(Stored records)
+++

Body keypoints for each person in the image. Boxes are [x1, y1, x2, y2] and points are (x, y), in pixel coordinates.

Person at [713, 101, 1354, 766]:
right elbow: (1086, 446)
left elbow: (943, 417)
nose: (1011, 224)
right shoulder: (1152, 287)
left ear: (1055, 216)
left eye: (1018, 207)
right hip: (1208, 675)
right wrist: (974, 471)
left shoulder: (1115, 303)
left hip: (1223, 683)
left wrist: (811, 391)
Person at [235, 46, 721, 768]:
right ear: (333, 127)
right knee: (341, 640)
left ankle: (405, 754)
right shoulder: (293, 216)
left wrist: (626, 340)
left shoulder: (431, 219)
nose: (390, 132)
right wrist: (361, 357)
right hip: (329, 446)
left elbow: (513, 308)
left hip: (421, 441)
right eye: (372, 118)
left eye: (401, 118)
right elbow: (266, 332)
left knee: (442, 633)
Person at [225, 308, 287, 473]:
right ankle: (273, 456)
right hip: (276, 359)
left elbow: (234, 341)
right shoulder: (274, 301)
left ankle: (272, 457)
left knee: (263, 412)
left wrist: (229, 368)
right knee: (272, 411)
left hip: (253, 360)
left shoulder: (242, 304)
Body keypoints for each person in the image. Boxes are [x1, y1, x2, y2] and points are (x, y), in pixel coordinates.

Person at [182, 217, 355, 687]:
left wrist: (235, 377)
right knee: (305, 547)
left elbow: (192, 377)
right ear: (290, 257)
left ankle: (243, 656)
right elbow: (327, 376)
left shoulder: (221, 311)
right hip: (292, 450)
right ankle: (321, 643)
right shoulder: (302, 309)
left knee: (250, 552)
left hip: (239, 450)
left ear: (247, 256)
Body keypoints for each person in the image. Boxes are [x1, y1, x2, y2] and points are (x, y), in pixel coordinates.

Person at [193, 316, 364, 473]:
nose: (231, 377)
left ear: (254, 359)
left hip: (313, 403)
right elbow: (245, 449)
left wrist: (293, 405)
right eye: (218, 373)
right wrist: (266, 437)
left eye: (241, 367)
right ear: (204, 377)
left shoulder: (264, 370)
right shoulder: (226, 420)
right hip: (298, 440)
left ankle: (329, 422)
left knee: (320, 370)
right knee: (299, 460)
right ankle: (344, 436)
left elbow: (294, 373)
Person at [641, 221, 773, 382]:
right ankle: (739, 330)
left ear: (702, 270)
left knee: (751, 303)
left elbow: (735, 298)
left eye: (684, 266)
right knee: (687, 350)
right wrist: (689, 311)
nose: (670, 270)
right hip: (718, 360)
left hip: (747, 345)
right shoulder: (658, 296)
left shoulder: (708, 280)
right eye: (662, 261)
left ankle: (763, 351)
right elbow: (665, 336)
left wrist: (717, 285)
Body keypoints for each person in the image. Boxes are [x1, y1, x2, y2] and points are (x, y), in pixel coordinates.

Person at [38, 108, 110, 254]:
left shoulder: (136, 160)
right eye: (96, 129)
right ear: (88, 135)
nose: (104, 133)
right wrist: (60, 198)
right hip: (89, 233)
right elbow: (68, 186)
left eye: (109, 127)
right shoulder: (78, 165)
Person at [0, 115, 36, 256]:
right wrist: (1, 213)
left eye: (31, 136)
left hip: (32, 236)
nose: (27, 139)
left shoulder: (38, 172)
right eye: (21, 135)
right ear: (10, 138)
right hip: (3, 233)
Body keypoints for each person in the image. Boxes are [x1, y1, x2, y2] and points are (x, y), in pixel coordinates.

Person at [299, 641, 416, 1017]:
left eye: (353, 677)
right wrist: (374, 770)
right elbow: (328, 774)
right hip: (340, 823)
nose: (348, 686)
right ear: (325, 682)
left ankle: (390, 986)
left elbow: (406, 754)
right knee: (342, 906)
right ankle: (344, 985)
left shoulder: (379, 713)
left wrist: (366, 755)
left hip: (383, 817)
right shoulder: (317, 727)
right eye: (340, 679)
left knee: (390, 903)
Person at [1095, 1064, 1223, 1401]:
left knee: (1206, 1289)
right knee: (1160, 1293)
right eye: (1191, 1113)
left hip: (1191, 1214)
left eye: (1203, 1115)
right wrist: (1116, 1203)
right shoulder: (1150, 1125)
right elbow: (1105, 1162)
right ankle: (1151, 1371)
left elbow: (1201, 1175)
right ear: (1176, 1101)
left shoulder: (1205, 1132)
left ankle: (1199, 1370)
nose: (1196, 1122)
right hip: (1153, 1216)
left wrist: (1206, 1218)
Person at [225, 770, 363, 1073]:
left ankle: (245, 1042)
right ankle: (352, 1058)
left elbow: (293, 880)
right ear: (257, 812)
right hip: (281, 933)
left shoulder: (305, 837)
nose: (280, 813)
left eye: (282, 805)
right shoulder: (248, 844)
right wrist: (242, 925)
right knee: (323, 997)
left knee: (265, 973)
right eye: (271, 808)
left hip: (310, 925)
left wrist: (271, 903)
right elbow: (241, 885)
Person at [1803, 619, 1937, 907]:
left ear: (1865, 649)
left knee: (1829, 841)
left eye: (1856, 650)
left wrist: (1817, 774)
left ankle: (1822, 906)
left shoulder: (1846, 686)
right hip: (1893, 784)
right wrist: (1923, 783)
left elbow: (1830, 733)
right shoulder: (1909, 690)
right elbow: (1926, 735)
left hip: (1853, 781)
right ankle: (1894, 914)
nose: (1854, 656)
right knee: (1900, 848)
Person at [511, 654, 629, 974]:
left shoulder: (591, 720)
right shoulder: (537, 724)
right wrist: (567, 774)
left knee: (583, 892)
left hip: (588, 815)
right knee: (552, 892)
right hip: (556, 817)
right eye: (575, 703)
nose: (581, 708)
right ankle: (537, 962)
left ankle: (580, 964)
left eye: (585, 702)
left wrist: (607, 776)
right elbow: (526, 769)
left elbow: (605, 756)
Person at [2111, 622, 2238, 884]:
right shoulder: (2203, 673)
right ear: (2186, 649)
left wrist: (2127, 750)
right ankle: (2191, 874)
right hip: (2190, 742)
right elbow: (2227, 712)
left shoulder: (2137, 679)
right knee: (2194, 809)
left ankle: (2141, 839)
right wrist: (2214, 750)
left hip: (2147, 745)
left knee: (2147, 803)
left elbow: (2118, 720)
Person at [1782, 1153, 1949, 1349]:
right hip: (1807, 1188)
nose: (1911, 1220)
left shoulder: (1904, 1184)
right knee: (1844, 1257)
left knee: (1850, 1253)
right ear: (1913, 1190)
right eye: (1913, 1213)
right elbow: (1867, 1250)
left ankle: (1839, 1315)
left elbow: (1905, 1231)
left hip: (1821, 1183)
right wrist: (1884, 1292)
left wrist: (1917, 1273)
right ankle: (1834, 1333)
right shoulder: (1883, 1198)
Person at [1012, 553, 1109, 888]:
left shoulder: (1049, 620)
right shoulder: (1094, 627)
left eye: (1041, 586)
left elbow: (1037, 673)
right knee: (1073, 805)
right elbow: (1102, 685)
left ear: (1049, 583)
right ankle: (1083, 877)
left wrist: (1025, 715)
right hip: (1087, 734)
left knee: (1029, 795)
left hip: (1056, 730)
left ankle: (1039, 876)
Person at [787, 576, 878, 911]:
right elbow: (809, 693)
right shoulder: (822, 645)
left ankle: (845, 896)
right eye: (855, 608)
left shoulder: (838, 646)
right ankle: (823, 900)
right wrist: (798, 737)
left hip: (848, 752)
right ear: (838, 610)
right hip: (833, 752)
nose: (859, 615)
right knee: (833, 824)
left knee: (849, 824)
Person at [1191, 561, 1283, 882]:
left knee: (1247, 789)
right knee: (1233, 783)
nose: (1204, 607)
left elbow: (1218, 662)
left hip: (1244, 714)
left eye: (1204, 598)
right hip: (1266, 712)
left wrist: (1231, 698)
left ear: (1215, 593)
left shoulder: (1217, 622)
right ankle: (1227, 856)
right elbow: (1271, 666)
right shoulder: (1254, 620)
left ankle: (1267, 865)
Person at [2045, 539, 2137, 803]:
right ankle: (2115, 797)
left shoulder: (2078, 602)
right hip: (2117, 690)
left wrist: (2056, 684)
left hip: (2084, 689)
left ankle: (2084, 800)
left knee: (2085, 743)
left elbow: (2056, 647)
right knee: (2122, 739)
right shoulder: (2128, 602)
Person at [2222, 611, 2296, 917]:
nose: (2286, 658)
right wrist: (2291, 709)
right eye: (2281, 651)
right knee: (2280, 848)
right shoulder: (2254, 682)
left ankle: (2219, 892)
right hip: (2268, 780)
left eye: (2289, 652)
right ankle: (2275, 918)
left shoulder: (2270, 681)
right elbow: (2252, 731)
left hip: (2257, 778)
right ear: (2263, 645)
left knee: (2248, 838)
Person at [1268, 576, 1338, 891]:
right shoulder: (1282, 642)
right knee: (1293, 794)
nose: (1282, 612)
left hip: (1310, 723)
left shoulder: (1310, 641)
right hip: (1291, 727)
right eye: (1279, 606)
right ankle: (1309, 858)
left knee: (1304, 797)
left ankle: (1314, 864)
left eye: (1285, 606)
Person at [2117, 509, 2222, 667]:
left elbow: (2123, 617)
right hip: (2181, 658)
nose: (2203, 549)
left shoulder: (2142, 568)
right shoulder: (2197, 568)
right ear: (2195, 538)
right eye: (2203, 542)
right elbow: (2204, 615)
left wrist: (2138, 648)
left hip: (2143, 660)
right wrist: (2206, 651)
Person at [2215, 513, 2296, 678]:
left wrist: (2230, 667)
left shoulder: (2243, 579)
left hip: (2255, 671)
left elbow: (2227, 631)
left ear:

+++

Your objective
Using only the entries above, output the line with "right ankle: (1834, 1333)", the line with "left shoulder: (2270, 681)", and all lines between them, exactly as they stand.

Finished exercise
right ankle: (1834, 1333)
right shoulder: (1883, 1198)
Person at [1012, 553, 1109, 888]:
left shoulder: (1049, 620)
right shoulder: (1094, 627)
left eye: (1041, 586)
left elbow: (1037, 673)
right knee: (1073, 805)
right elbow: (1102, 685)
left ear: (1049, 583)
right ankle: (1083, 877)
left wrist: (1025, 715)
right hip: (1087, 734)
left knee: (1029, 795)
left hip: (1056, 730)
left ankle: (1039, 876)
Person at [787, 576, 878, 911]:
right elbow: (809, 693)
right shoulder: (822, 645)
left ankle: (845, 896)
right eye: (855, 608)
left shoulder: (838, 646)
right ankle: (823, 900)
right wrist: (798, 737)
left hip: (848, 752)
right ear: (838, 610)
right hip: (833, 752)
nose: (859, 615)
right knee: (833, 824)
left knee: (849, 824)
Person at [1191, 561, 1283, 882]:
left knee: (1247, 789)
right knee: (1233, 783)
nose: (1204, 607)
left elbow: (1218, 662)
left hip: (1244, 714)
left eye: (1204, 598)
right hip: (1266, 712)
left wrist: (1231, 698)
left ear: (1215, 593)
left shoulder: (1217, 622)
right ankle: (1227, 856)
right elbow: (1271, 666)
right shoulder: (1254, 620)
left ankle: (1267, 865)
Person at [2045, 539, 2137, 803]:
right ankle: (2115, 797)
left shoulder: (2078, 602)
right hip: (2117, 690)
left wrist: (2056, 684)
left hip: (2084, 689)
left ankle: (2084, 800)
left knee: (2085, 743)
left elbow: (2056, 647)
right knee: (2122, 739)
right shoulder: (2128, 602)
Person at [2222, 611, 2296, 917]:
nose: (2286, 658)
right wrist: (2291, 709)
right eye: (2281, 651)
right knee: (2280, 848)
right shoulder: (2254, 682)
left ankle: (2219, 892)
right hip: (2268, 780)
left eye: (2289, 652)
right ankle: (2275, 918)
left shoulder: (2270, 681)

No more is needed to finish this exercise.